SOURCE DATA START

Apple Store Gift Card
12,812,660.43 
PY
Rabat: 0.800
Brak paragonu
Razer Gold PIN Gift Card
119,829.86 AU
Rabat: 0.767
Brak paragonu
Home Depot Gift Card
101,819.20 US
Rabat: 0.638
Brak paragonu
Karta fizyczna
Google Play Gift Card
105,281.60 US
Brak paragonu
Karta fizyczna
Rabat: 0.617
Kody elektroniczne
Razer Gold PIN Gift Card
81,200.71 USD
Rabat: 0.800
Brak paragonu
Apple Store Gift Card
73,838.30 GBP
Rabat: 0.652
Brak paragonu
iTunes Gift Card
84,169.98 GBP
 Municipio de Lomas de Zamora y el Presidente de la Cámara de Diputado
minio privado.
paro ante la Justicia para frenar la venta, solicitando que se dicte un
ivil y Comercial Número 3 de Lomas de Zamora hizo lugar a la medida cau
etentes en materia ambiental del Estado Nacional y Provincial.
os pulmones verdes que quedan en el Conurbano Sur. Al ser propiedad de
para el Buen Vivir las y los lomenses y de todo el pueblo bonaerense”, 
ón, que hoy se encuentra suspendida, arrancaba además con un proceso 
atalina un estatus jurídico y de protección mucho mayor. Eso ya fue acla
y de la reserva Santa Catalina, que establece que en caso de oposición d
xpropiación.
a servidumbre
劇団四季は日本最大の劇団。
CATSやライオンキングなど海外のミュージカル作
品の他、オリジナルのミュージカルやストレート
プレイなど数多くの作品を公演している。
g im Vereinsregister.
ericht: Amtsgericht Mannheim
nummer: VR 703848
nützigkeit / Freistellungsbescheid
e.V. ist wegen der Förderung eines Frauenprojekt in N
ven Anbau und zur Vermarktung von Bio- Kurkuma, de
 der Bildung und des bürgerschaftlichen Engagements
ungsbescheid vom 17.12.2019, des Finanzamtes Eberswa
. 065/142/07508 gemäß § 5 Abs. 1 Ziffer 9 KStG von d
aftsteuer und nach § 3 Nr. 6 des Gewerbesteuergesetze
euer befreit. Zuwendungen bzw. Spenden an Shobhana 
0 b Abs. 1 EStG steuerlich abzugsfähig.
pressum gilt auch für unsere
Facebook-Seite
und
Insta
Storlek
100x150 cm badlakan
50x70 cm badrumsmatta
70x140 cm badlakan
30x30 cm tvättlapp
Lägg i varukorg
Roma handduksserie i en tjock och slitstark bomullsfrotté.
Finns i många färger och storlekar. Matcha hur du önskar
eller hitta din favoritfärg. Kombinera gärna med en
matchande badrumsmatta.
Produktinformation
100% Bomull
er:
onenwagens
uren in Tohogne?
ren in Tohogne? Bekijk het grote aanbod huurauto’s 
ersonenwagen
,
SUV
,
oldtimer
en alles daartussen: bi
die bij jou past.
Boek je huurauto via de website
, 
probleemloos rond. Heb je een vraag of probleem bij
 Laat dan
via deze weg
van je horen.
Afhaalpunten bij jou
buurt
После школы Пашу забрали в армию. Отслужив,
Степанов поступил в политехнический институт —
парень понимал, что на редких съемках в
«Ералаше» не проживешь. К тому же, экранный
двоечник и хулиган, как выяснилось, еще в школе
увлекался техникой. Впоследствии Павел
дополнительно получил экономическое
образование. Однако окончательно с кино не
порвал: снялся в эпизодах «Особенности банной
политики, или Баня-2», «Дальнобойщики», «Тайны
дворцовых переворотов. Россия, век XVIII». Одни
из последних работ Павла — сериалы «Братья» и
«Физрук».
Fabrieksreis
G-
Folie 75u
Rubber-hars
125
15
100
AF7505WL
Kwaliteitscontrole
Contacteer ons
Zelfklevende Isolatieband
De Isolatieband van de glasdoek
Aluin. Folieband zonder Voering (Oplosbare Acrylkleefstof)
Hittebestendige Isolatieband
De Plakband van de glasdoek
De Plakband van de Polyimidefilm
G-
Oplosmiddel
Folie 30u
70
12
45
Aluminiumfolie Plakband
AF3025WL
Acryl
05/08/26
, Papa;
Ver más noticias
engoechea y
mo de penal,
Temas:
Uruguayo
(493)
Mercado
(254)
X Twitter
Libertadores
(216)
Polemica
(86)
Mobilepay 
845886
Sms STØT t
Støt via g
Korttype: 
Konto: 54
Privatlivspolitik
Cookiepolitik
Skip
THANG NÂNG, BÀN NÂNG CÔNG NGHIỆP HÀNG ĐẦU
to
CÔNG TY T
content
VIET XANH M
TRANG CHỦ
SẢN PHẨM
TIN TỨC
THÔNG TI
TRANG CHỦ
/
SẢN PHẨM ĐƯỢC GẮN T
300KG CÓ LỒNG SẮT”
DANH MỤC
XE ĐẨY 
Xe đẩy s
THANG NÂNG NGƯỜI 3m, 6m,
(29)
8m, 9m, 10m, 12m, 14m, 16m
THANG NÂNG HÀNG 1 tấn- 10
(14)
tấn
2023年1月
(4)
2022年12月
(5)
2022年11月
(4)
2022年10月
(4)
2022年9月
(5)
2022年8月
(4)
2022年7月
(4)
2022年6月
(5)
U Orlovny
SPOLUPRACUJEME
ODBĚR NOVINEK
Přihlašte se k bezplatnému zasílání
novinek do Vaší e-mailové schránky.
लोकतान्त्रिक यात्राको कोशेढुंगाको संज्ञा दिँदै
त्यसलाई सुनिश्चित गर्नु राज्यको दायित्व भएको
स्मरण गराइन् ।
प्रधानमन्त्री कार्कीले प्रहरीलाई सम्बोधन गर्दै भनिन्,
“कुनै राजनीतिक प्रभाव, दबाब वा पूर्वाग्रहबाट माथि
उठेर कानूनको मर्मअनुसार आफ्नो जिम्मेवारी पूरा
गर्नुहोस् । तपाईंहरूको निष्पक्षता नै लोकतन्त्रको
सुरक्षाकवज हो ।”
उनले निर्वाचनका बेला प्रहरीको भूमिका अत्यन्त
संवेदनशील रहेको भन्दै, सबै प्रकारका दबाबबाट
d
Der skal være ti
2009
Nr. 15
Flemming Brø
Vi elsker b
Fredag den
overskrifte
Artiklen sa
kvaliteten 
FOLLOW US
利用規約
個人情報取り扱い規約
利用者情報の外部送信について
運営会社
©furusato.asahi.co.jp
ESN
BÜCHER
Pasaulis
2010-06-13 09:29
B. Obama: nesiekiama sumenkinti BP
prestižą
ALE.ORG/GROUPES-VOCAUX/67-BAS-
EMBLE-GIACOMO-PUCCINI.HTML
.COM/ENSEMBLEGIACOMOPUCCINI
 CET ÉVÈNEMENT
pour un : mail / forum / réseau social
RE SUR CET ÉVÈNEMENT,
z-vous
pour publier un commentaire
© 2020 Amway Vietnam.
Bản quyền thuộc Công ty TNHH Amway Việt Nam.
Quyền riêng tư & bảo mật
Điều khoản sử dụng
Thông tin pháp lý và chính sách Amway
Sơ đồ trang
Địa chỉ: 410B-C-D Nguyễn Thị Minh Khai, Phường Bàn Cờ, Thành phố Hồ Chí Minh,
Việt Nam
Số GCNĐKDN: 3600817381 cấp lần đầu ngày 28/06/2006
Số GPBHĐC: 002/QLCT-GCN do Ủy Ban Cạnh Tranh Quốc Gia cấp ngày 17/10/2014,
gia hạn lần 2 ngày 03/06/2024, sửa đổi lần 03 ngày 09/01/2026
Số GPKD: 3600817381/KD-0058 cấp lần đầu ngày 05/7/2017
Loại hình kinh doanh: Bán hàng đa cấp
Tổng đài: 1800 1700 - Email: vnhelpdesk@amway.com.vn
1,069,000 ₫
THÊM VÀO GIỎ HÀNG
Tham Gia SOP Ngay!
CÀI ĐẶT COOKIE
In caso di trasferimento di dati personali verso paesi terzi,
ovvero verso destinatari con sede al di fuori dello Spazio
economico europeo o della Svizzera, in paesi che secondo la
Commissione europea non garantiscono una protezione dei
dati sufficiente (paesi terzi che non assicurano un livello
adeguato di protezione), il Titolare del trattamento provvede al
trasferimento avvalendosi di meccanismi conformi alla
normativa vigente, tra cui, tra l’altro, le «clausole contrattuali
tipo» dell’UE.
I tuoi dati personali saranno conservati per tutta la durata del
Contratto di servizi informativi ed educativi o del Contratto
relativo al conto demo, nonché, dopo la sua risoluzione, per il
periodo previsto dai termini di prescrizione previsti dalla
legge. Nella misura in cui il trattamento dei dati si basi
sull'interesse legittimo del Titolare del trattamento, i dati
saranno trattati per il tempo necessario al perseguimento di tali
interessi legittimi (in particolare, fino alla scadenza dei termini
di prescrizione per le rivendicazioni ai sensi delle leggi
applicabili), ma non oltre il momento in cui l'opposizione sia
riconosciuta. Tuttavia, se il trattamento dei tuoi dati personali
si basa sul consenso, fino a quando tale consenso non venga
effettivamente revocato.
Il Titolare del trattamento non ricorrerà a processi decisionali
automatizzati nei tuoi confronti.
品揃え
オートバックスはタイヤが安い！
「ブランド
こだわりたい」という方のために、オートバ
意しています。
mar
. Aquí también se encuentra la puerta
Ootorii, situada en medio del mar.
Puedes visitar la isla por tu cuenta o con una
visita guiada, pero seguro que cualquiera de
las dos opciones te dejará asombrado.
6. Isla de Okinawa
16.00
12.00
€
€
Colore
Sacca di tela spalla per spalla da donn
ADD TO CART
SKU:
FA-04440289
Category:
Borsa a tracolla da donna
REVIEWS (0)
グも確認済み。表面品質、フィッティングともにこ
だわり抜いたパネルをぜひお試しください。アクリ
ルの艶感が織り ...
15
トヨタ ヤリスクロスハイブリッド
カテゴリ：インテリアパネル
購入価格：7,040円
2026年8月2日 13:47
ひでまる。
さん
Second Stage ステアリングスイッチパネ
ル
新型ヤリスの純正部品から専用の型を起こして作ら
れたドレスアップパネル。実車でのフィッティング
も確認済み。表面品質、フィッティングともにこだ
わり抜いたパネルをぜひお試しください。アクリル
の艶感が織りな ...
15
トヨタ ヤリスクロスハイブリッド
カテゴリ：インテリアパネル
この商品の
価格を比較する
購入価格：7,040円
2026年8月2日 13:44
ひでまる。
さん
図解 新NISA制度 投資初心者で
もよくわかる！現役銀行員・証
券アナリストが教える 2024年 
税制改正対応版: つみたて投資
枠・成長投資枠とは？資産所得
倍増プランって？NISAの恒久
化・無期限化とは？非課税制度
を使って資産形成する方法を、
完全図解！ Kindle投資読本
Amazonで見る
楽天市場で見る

SOURCE DATA END

AIM OF THE TASK: Please reproduce exactly the lines above, beginning with the first and ending with the line that contains "matchande badrumsmatta.", and include nothing outside that range.

COMPLETED TASK:
Apple Store Gift Card
12,812,660.43 
PY
Rabat: 0.800
Brak paragonu
Razer Gold PIN Gift Card
119,829.86 AU
Rabat: 0.767
Brak paragonu
Home Depot Gift Card
101,819.20 US
Rabat: 0.638
Brak paragonu
Karta fizyczna
Google Play Gift Card
105,281.60 US
Brak paragonu
Karta fizyczna
Rabat: 0.617
Kody elektroniczne
Razer Gold PIN Gift Card
81,200.71 USD
Rabat: 0.800
Brak paragonu
Apple Store Gift Card
73,838.30 GBP
Rabat: 0.652
Brak paragonu
iTunes Gift Card
84,169.98 GBP
 Municipio de Lomas de Zamora y el Presidente de la Cámara de Diputado
minio privado.
paro ante la Justicia para frenar la venta, solicitando que se dicte un
ivil y Comercial Número 3 de Lomas de Zamora hizo lugar a la medida cau
etentes en materia ambiental del Estado Nacional y Provincial.
os pulmones verdes que quedan en el Conurbano Sur. Al ser propiedad de
para el Buen Vivir las y los lomenses y de todo el pueblo bonaerense”, 
ón, que hoy se encuentra suspendida, arrancaba además con un proceso 
atalina un estatus jurídico y de protección mucho mayor. Eso ya fue acla
y de la reserva Santa Catalina, que establece que en caso de oposición d
xpropiación.
a servidumbre
劇団四季は日本最大の劇団。
CATSやライオンキングなど海外のミュージカル作
品の他、オリジナルのミュージカルやストレート
プレイなど数多くの作品を公演している。
g im Vereinsregister.
ericht: Amtsgericht Mannheim
nummer: VR 703848
nützigkeit / Freistellungsbescheid
e.V. ist wegen der Förderung eines Frauenprojekt in N
ven Anbau und zur Vermarktung von Bio- Kurkuma, de
 der Bildung und des bürgerschaftlichen Engagements
ungsbescheid vom 17.12.2019, des Finanzamtes Eberswa
. 065/142/07508 gemäß § 5 Abs. 1 Ziffer 9 KStG von d
aftsteuer und nach § 3 Nr. 6 des Gewerbesteuergesetze
euer befreit. Zuwendungen bzw. Spenden an Shobhana 
0 b Abs. 1 EStG steuerlich abzugsfähig.
pressum gilt auch für unsere
Facebook-Seite
und
Insta
Storlek
100x150 cm badlakan
50x70 cm badrumsmatta
70x140 cm badlakan
30x30 cm tvättlapp
Lägg i varukorg
Roma handduksserie i en tjock och slitstark bomullsfrotté.
Finns i många färger och storlekar. Matcha hur du önskar
eller hitta din favoritfärg. Kombinera gärna med en
matchande badrumsmatta.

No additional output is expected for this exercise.